== Your instructions ==
Copy the stretch of the soap dish thread from "Fran just send" through "sink easily enough.", and switch each "ledge" to "shelf".
═════ Supplied text
# Waterfall Soap dish



## supermom

This is a link to Amazon for a wonderful soap dish. No more water collecting anywhere. I bought one for every bathroom and received free shipping, so the price is really not bad. I like it so much, I thought I'd share.

http://www.amazon.com/TradeMarkComm...2?ie=UTF8&s=home-garden&qid=1287967043&sr=8-2


----------



## Lynn_Theesfeld

It's ok and serves the purpose, but the ones Lee makes look so much nicer!!!

Nice of you to share, not a bad price either 

Lynn


----------



## buckrun

Thanks Lynn. We used to make something like that with a spout for draining-looked almost like our spoon rest if you can feature that- but wow everyone wanted a custom fit for their counter and sink and so we just went back to flat surface dishes. I just have a huge aversion to plastics being ceramics person. I did however almost quit my job  when I saw the lovely selection of wooden dishes in another thread. How in the world can you compete with that kind of pricing for such a nice item. I thought how cool it would be to just buy a bunch of those and all the great soaps made by all these people on here and sell that instead of work so hard all day every day! Good thinkin huh? Maybe a soap store is in my future!
Lee


----------



## linbee

I do agree that the wooden ones look nice, but I want ceramic. I like something that I can wash. Wood in the bathroom doesn't work for me. So, Lee, if you open a store, just be sure your pieces are in it.


----------



## Kalne

Nice concept.....but I'm the same way with plastic. Not very aesthetic. I absolutely love Lee's too but I use the wood because I just know one of my many children would end up breaking ceramic or glass. :/


----------



## supermom

I'm new to bar soaps and this was the only thing I could find which drained the water into the sink. I didn't know about Lynn's. How can I see them?


----------



## Lynn_Theesfeld

Here is Lee's soap dishes http://www.buckrunpottery.com/12.html 
I have a round one with a leaf- can't say enough good things about it!

Lynn


----------



## Sharpgoat

Lee I would love to send you one of my wood soap decks and have you make a dish to go under it.
I have a plastic lid under it to get the drips not appealing. :nooo
Fran


----------



## tmfinley

I would think the drippping soap liquid down the side of the sink would end up looking pretty gross.


----------



## buckrun

Fran just send me a digital image and some measurements and I will see what I can do.
Send photos to [email protected]
Keep in mind they go in the dishwasher too.
Lee


----------



## Kalne

One of my bathrooms has a sink with a wide 'ledge'. My wood soap deck fits nicely on it. The soap 'drippings' do not seem to collect and with so many hands in my house, it gets used a lot. There's enough tilt to the ledge that water runs into the sink easily enough.
══════════
═════ Information shown
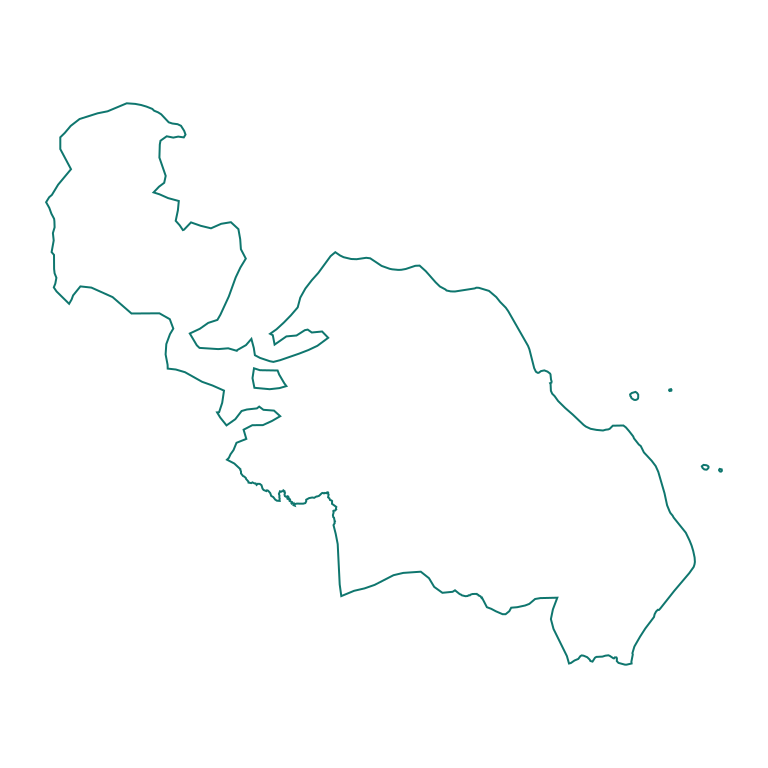 Nias, Sumatera Utara, Indonesia (Mercator projection)
{"feature_id": "22746128B114560941686", "entity_name": "Nias", "entity_type": "district", "adm_level": 2, "iso_a3": "IDN", "parent_name": "Indonesia", "parent_adm1": "Sumatera Utara", "projection": "mercator", "projection_center": [97.729, 1.084], "detail": "fine", "context": "isolated", "style": "outline", "palette": "teal", "viewbox_px": 768, "rotation_deg": 0, "n_neighbors": 0, "source": "geoboundaries", "source_scale": "gbopen_adm2", "svg_char_len": 6100}
<svg xmlns="http://www.w3.org/2000/svg" viewBox="0 0 768 768"><path d="M97.6,113.3L79.6,119.0L70.7,125.9L64.8,132.9L60.3,137.3L60.3,149.1L71.0,169.2L58.1,184.7L51.9,194.9L49.2,197.2L46.1,202.2L49.3,207.9L51.4,213.7L54.1,218.8L54.4,221.2L54.6,227.3L52.9,233.1L53.7,240.5L51.6,252.1L54.0,254.9L54.1,269.0L54.6,273.3L56.4,277.8L55.3,283.6L53.8,287.4L56.5,291.4L69.1,303.8L71.6,299.5L73.1,295.4L80.4,286.4L91.4,287.6L112.6,297.1L131.5,313.5L159.4,313.3L169.8,319.2L173.3,328.6L170.0,334.1L166.3,344.1L165.6,354.4L167.6,364.9L167.7,368.6L175.8,369.5L185.0,372.2L202.1,381.8L212.5,385.5L224.0,390.6L222.2,402.8L219.1,412.2L217.1,412.4L220.2,417.5L226.5,425.4L235.3,419.2L241.6,411.0L246.9,409.5L256.9,408.4L259.2,406.6L263.4,409.8L274.0,410.6L280.2,416.2L272.1,420.9L262.9,425.1L252.3,425.2L243.6,429.7L246.3,438.9L236.5,442.8L233.5,450.1L230.5,454.3L228.9,457.8L227.0,459.7L234.3,463.5L240.4,469.2L240.2,469.7L241.0,471.4L241.0,473.4L243.0,476.0L244.3,476.6L245.9,478.1L246.1,479.0L248.4,481.6L248.5,482.6L251.3,483.1L252.4,482.4L254.7,483.5L255.6,483.4L256.6,484.9L257.7,483.8L259.8,483.9L261.5,485.2L262.5,488.6L263.6,490.0L266.4,491.1L267.0,490.3L268.1,490.7L270.2,493.0L271.2,495.9L273.3,497.1L275.2,499.6L276.9,500.7L279.7,500.9L279.5,499.6L279.7,498.7L279.3,497.2L279.5,495.7L278.9,493.9L280.0,491.3L281.0,491.8L281.7,491.3L283.1,491.1L283.4,490.4L284.6,491.3L284.4,492.2L285.0,492.9L284.5,494.5L284.9,496.1L285.8,496.7L286.5,496.5L287.3,496.8L287.7,496.3L288.3,496.6L288.5,497.5L287.3,497.8L287.4,498.7L288.0,499.0L289.0,498.4L289.4,498.7L290.1,499.6L290.1,500.2L289.5,500.5L289.6,501.0L292.1,502.1L292.1,502.7L291.5,503.3L291.7,503.6L292.3,503.2L293.1,503.8L293.7,503.4L293.9,504.6L293.6,505.2L294.7,505.6L294.3,504.5L294.7,504.1L296.8,503.6L303.0,503.7L305.3,503.1L306.2,501.4L306.2,499.7L309.1,498.1L312.2,497.5L314.2,497.8L316.4,496.5L317.5,496.4L319.1,495.8L321.8,493.2L322.9,492.9L324.0,493.4L324.8,492.9L326.3,493.2L327.2,492.3L327.9,492.3L328.2,492.8L327.8,493.5L328.6,494.5L328.1,497.3L329.4,498.4L330.1,500.1L331.4,500.4L332.1,501.0L332.0,503.8L336.3,506.9L335.9,508.9L336.2,509.4L335.0,510.6L333.9,510.6L333.3,511.0L333.6,512.6L332.9,515.1L333.3,517.2L334.0,517.7L334.5,520.4L335.0,521.3L334.5,521.9L334.7,523.1L333.5,525.1L335.7,533.8L337.7,544.1L339.7,584.5L341.3,596.1L354.1,590.8L364.5,588.4L374.6,584.9L393.5,575.2L403.3,572.9L420.8,571.7L429.0,578.2L434.2,586.9L442.4,592.8L452.6,591.8L455.0,590.3L459.7,594.1L461.0,594.6L461.8,595.3L465.5,596.2L467.7,596.0L468.5,595.3L469.9,595.3L470.4,594.7L472.5,594.0L476.8,593.9L477.1,594.4L478.4,594.9L478.6,595.5L480.5,596.3L481.6,598.0L482.0,597.7L486.9,607.2L491.2,608.8L495.9,611.3L502.6,614.2L505.6,614.2L509.3,611.2L511.2,607.7L517.2,607.2L525.1,605.5L529.3,603.9L535.1,599.0L540.3,598.1L557.3,597.7L552.9,609.4L550.9,619.1L553.5,628.9L566.9,656.1L569.0,663.5L570.9,663.0L574.5,660.5L578.3,658.9L580.4,656.1L581.7,655.4L583.6,655.7L587.2,657.2L589.7,659.6L590.4,661.0L592.5,661.6L595.0,657.7L596.4,656.9L602.5,656.6L605.3,655.7L608.4,655.3L609.8,655.9L613.4,658.3L614.2,658.3L614.8,657.4L616.4,657.4L616.9,658.3L616.8,661.1L618.5,662.9L625.1,664.7L626.4,664.7L631.6,663.5L631.4,661.6L632.8,654.4L632.4,653.2L634.4,646.5L640.1,636.6L645.3,628.5L654.0,617.0L654.6,614.3L656.1,611.5L657.8,609.8L658.8,610.0L659.2,609.7L660.3,608.5L674.3,590.8L689.3,573.1L693.7,566.9L694.5,564.4L694.9,561.9L694.6,557.5L693.2,550.9L691.6,545.6L689.6,540.6L685.8,532.7L673.6,517.5L672.6,515.6L670.4,513.0L669.6,511.4L667.1,505.3L664.5,493.2L658.3,471.9L655.7,466.1L651.7,460.8L643.9,452.4L640.8,446.1L638.8,444.5L636.6,441.7L634.0,438.4L633.2,436.4L629.0,431.0L625.9,427.4L623.4,425.5L612.8,425.7L609.7,428.8L608.3,429.4L605.8,429.7L603.0,430.5L596.5,429.9L590.6,428.8L585.9,426.6L583.6,424.9L572.9,414.7L565.2,408.0L558.1,401.0L554.6,396.1L552.2,393.7L550.9,390.8L550.6,384.2L550.1,383.2L551.4,382.7L551.6,381.5L551.0,379.4L550.5,374.5L550.1,373.6L547.5,371.6L544.3,370.4L541.0,371.1L538.7,372.8L537.6,372.8L535.9,371.7L534.2,368.2L529.4,349.3L528.0,345.8L508.3,311.3L505.8,307.7L500.1,301.9L496.3,297.1L489.0,290.9L478.8,287.8L476.3,287.7L474.8,288.4L454.9,291.5L450.8,291.4L446.5,290.5L445.5,289.5L439.9,286.5L435.6,282.3L425.8,271.2L419.6,265.6L415.3,265.8L405.7,269.0L401.2,269.8L398.3,269.9L392.1,269.3L389.7,268.8L381.6,265.9L370.2,258.3L366.2,257.8L356.6,259.2L351.2,259.0L343.6,257.2L340.1,255.5L335.3,252.2L330.6,256.1L318.4,272.8L311.8,280.2L305.4,288.5L300.3,297.6L297.7,307.4L291.0,315.2L284.0,322.4L276.5,329.3L270.1,333.8L272.8,335.2L274.6,344.6L286.4,336.4L296.5,335.5L304.8,330.2L307.7,329.6L311.8,332.5L322.1,331.5L328.2,337.8L317.4,345.8L308.5,350.0L299.2,353.6L280.1,360.2L273.4,361.9L269.8,361.2L260.0,357.9L254.9,355.2L253.8,348.0L251.4,338.9L246.0,345.1L237.2,350.1L236.8,350.8L228.2,348.3L218.3,349.1L199.5,347.9L196.8,345.3L189.8,333.5L199.8,328.8L208.2,322.9L217.4,319.9L220.4,314.7L228.8,296.5L235.7,277.4L240.4,267.5L245.8,258.6L240.9,249.2L240.2,239.2L238.4,229.1L230.9,222.2L221.2,223.8L211.0,228.3L200.7,225.8L191.0,222.4L184.0,229.7L182.9,230.1L179.7,225.3L175.7,220.8L177.9,210.3L178.8,201.0L168.1,198.1L159.5,194.3L153.6,192.4L159.0,186.7L164.2,182.8L165.7,175.9L159.4,157.6L159.8,144.5L160.5,140.7L166.7,136.3L173.3,137.6L178.2,136.6L183.8,137.4L185.5,134.6L184.2,130.9L181.0,125.8L177.6,124.2L172.3,123.5L168.7,122.3L161.2,114.3L158.0,112.3L154.1,110.7L152.3,108.9L146.5,106.6L141.1,105.0L135.2,103.9L126.7,103.3L107.6,111.3L97.6,113.3ZM259.9,370.2L277.6,370.5L279.2,374.6L284.3,383.3L286.4,386.1L279.5,388.1L269.7,389.2L254.4,387.8L252.5,378.1L254.0,368.3L259.9,370.2ZM636.6,399.7L638.0,398.6L638.2,397.4L638.2,394.6L637.1,393.0L635.5,391.9L631.8,393.0L630.1,394.4L630.4,396.1L631.0,396.6L631.2,397.7L632.1,398.6L633.8,399.7L635.1,400.0L636.6,399.7ZM707.1,469.4L708.5,467.8L708.5,466.6L707.7,465.8L706.3,465.2L703.5,464.9L701.8,466.3L702.6,468.0L704.3,469.4L706.3,469.7L707.1,469.4ZM721.1,471.6L721.9,470.8L721.7,469.4L719.7,468.9L719.1,469.7L719.1,470.5L720.2,471.6L721.1,471.6ZM669.6,391.0L671.3,390.7L671.5,389.9L671.0,389.1L669.3,389.6L669.1,390.4L669.6,391.0Z" fill="none" stroke="#0f766e" stroke-width="2"/></svg>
══════════
== Solution to the problem ==
Fran just send me a digital image and some measurements and I will see what I can do.
Send photos to [email protected]
Keep in mind they go in the dishwasher too.
Lee


----------



## Kalne

One of my bathrooms has a sink with a wide 'shelf'. My wood soap deck fits nicely on it. The soap 'drippings' do not seem to collect and with so many hands in my house, it gets used a lot. There's enough tilt to the shelf that water runs into the sink easily enough.